脳で効く、三大神経伝達物質「アドレナリン、ドーパミン、セロトニン」のはたらき

バランスがカギ

アドレナリン、ドーパミン、セロトニンは脳内で働く神経伝達物質の代表格。名前は知っていても、具体的にどんな働きをするのかは知らない人が多いようです。基本的なことを知っておくと心身のコンディションを調えるのにも役立ちそう。

◆脳の中には約1000億個以上の神経細胞があるといわれ、これらの神経細胞同士の情報交換を円滑にすすめるために神経伝達物質が働きます。アドレナリン、ドーパミン、セロトニンの3つは、いずれもストレスや意欲に関係するホルモン。それぞれ役割が異なります。

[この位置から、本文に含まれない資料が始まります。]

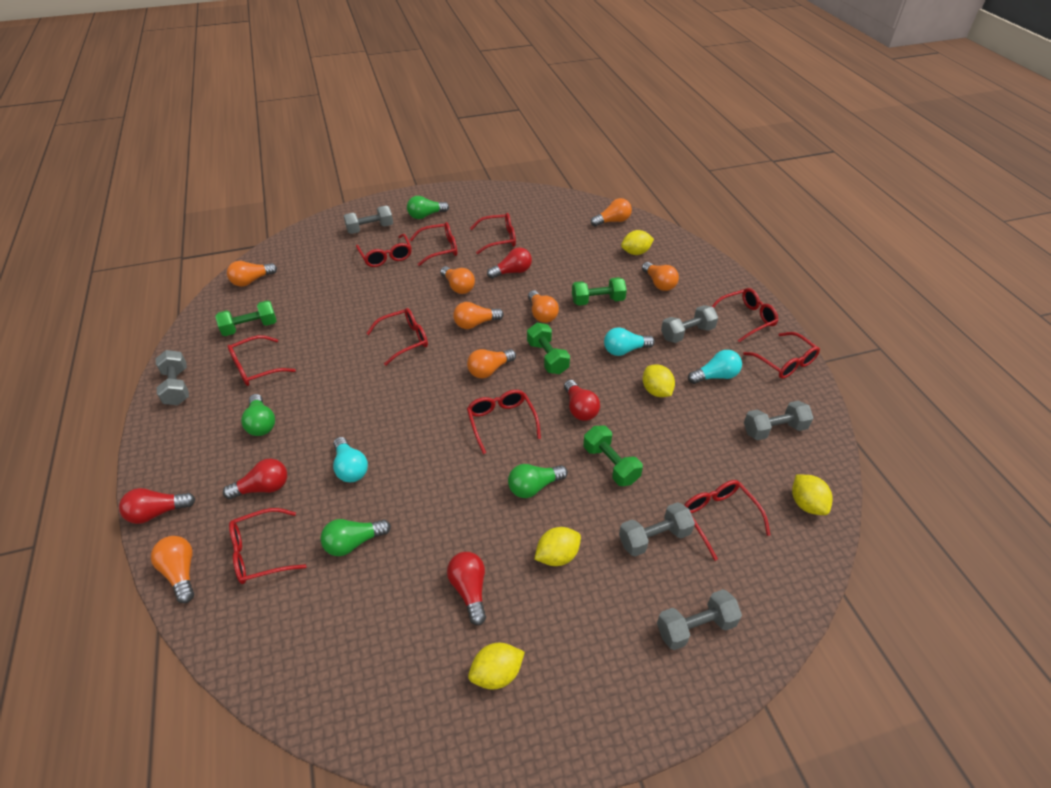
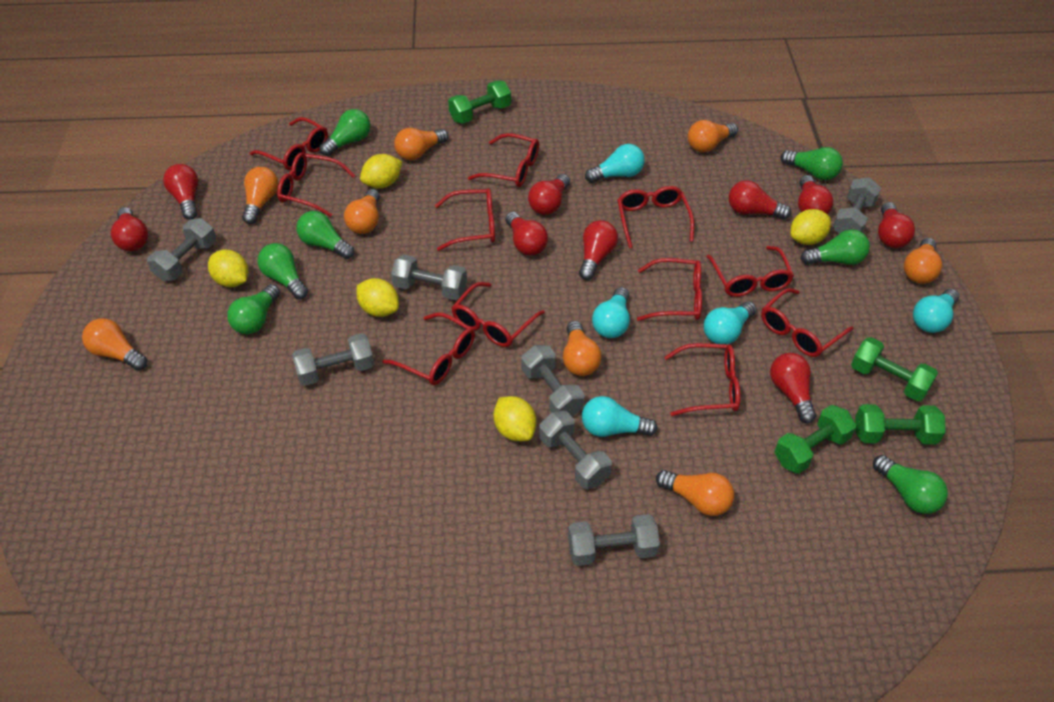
green light bulb: 4 -> 7
grey dumbbell: 6 -> 7
red glasses: 10 -> 11
red light bulb: 5 -> 9
turquoise light bulb: 3 -> 5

◆アドレナリンは、外部からの危険やストレスに対して最善の行動を選択しようとするときに働くホルモン。ストレスに対応するため、血液の供給を増やし筋肉を緊張させたり、心拍数や血圧、血糖値を高めます。また、怒りや不安、恐怖などの感情を引き起こします。

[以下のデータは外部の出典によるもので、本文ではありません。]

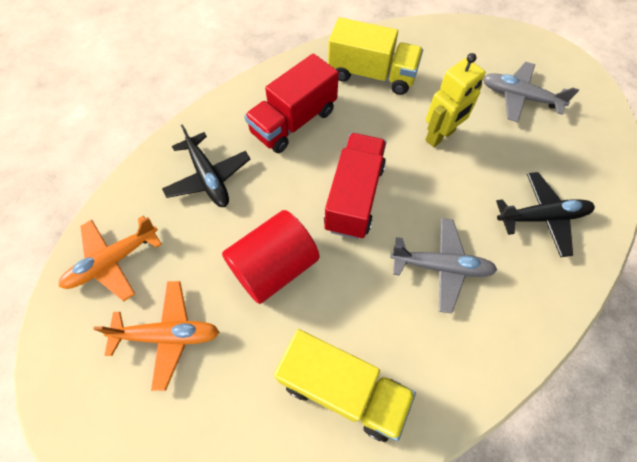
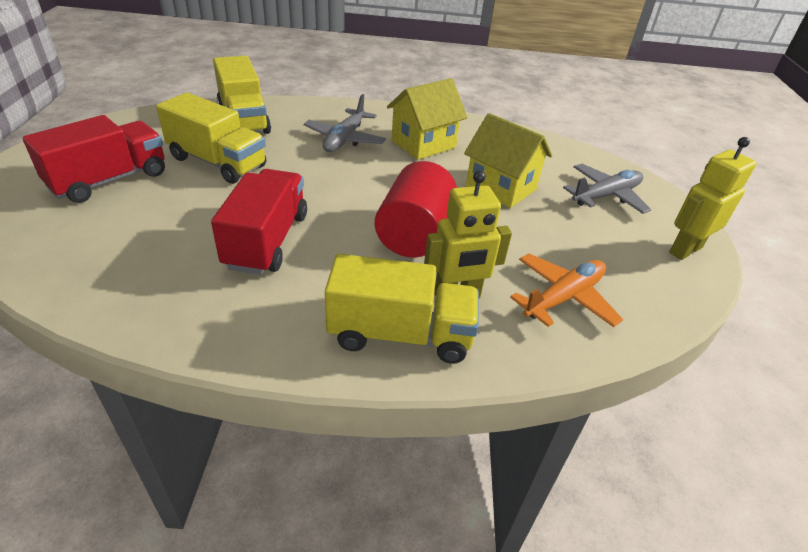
black plane: 2 -> 0
orange plane: 2 -> 1
yellow house: 0 -> 2
yellow robot: 1 -> 2
yellow truck: 2 -> 3

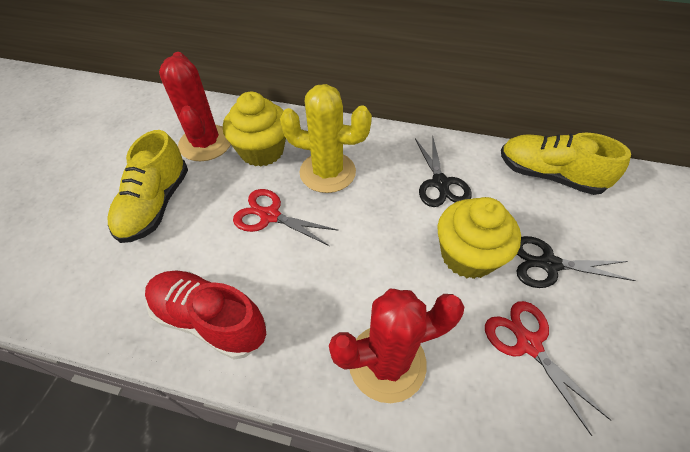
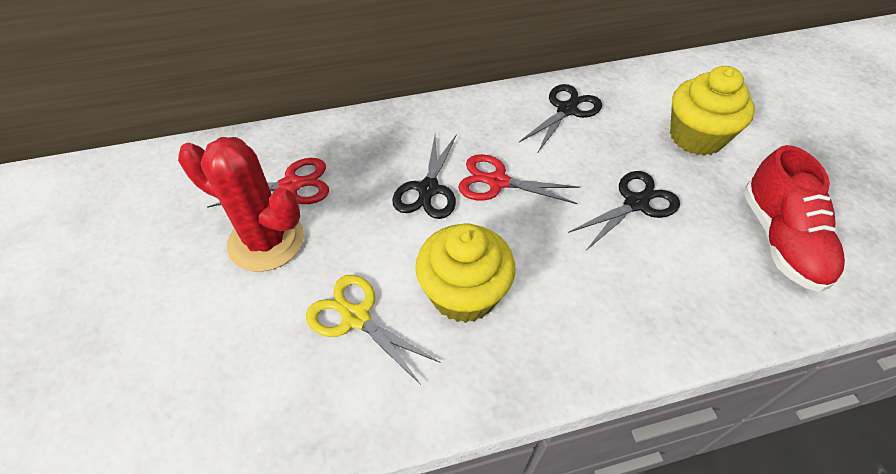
black scissors: 2 -> 3
red cactus: 2 -> 1
yellow cactus: 1 -> 0
yellow scissors: 0 -> 1
yellow shoe: 2 -> 0

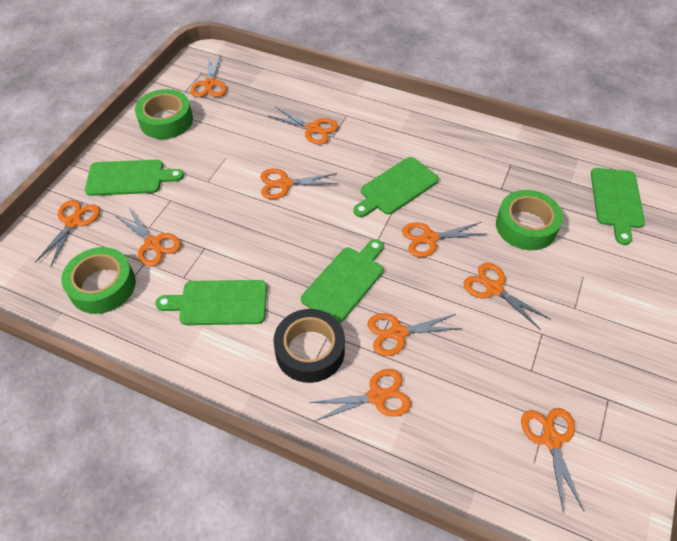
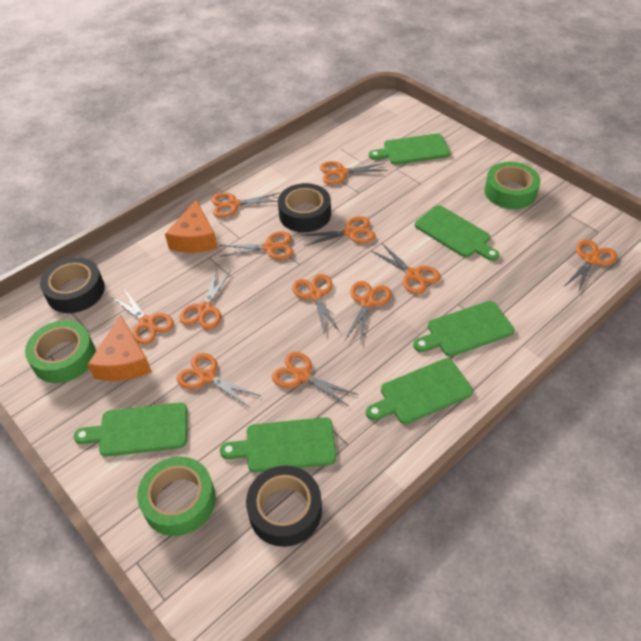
black tape: 1 -> 3
green cutting board: 5 -> 6
orange cheese: 0 -> 2
orange scissors: 10 -> 12

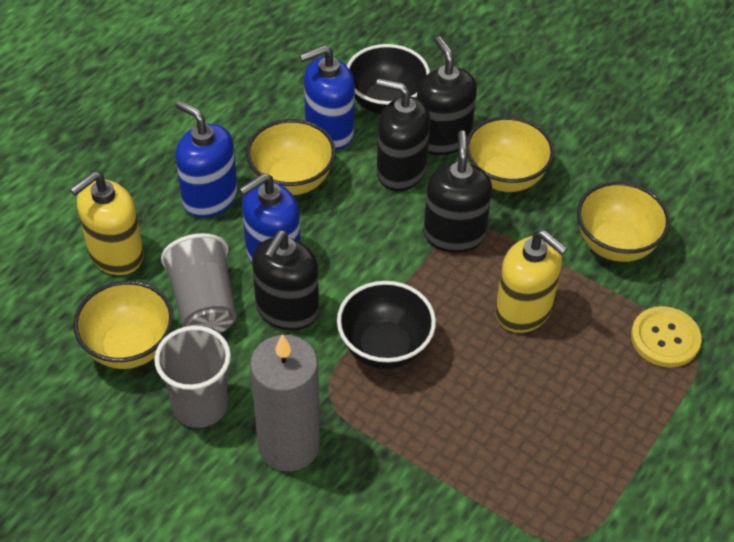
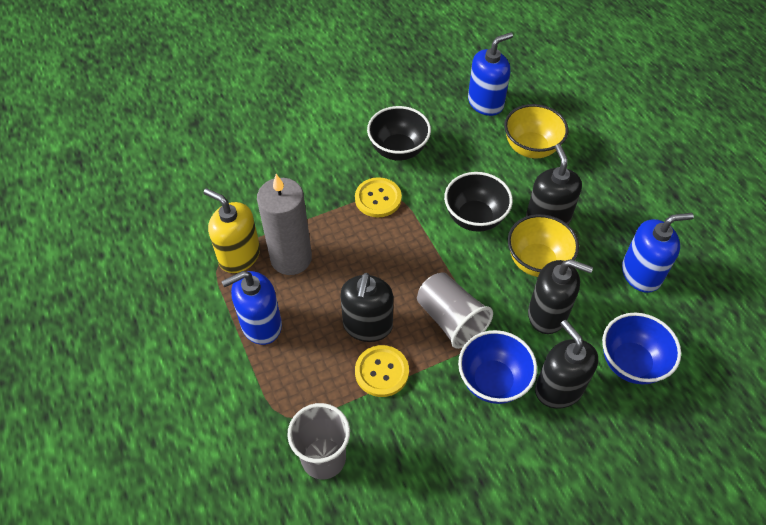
blue bowl: 0 -> 2
yellow bowl: 4 -> 2
yellow button: 1 -> 2
yellow soap dispenser: 2 -> 1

◆アドレナリンの分泌が過剰になると、攻撃的で怒りっぽくなったり、イライラしてキレやすくなると同時に、高血圧や糖尿病、不眠症などの原因になる可能性があります。逆に少なすぎると、物事への意欲がなくなり、抑うつ状態に陥ります。

◆ドーパミンは、喜びや快楽を司るホルモンです。夢中になったり感動しているときなどに、快楽物質であるドーパミンが分泌されます。学習や運動機能、性機能、向上心などに関係し、達成感による快楽を得ることで、さらなる意欲をもたらします。

◆強いストレスを受けると、解消のために気晴らしをしたくなり、お酒やグルメなどに走りがちですが、これは快楽物質であるドーパミンを分泌させようとする行動と考えられます。しかし、分泌が過剰になると、アルコールや買い物、ギャンブルなど、別の形で快楽を得ようとしてコントロールがきかなくなる依存症に発展するリスクがあります。

◆逆にドーパミンが低下すると、物事への関心が低下します。また、ドーパミンの不足による病気にはパーキンソン病があり、運動の調整や姿勢の維持、さらに多様な自律神経症状が出る病気として知られています。